В доме было все так же пусто и мрачно, и слуга Фассбендера как никогда вписывался в такой интерьер, словно он всегда был частью этого холодного темного дома. Без Майкла здесь совсем не хотелось находиться.
— Да, господин, — с поклоном сказал Рэнфилд и поднял на Джеймса свои бледные глаза, оскалившись жуткой улыбкой, совсем не похожей на теплую, пусть и хищную ухмылку Фассбенера. — У хозяина дела в городе, и он покинул дом.
— Но… Он не говорил мне об этом, — Джеймс чувствовал, как жгучая обида сдавливает горло и хочется кричать, чтобы избавится от этого омерзительного чувства.
— Возможно, хозяин счел, что это не столь важно.

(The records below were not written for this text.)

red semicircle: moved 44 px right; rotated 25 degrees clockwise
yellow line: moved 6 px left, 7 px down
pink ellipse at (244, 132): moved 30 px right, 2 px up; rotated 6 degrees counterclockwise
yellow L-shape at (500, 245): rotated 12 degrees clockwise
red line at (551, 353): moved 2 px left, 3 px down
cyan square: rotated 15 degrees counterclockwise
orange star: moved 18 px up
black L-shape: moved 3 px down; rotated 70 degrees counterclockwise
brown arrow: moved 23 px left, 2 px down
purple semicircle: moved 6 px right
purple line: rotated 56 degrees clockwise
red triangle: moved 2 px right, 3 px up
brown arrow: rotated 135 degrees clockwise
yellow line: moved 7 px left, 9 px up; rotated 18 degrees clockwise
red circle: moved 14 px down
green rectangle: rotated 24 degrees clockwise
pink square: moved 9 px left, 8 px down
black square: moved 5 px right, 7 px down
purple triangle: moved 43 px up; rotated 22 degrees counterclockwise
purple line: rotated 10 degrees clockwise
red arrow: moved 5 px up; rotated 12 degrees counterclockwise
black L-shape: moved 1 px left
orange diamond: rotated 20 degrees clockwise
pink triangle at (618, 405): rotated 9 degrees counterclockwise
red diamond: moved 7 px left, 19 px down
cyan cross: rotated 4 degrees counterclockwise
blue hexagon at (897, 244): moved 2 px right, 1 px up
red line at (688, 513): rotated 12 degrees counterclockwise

Он вернется к закату, и, смею Вас заверить, он бы не покинул города, не сообщив Вам об этом, — последнее слуга сказал с каким-то странным холодным презрением, которое он пытался скрыть за вежливым тоном. — Вы дороги ему.
— Тогда я хотел бы увидеться с ним, — не терял надежды Джеймс, ведь возвращаться к Мэри-Энн было последним из его желаний сейчас. Лучше продрогнуть на улице или отсидеться в пабе, дожидаясь Майкла. Да даже провести день здесь в компании странного Рэнфилда было бы лучше, чем вернуться в дом за борделем.
— С закатом господин должен вернуться, и я уверен, что он будет рад посвятить все свое время только Вам, — и снова этот странный тон со скрытым недовольством. Джеймс тихо фыркнул, а затем улыбнулся внезапной мысли. Он порывисто подошел к столику в прихожей, на котором лежал блокнот в дорогом кожаном переплете и простой карандаш, и, торопливо записав адрес, вырвал страницу.
— Вы что-то решили, юный господин?
— Да, Рэнфилд, — улыбнулся Джеймс и передал альбиносу записку. — Отдай это Майклу и скажи, что я жду его там. В этом доме без него мне делать нечего, — и, дождавшись обещания Рэнфилда обязательно исполнить просьбу, Джеймс вышел из дома и уже намного бодрее пошел по улице, надеясь, что хотя бы завершение этого дня сможет доставить ему удовольствие и разогнать тревожность.
***
Темнота окутывала этот и без того невзрачный мир. Вокруг один за другим загорались золотистые огни ночных фонарей, но их свет едва касался земли, тускнел и умирал в густом покрывале молочного тумана. Чужая кровь струилась по телу. Наконец-то ее было достаточно много, чтобы ощутить жизнь сполна. Жизни глупой женщины — всей ее крови — и отдыха ему хватит на то, чтобы целую ночь чувствовать себя горячим и живым, и даже мертвое сердце сможет биться снова. Забытое приятное чувство собственной жизни — один день ценою в чью-то душу.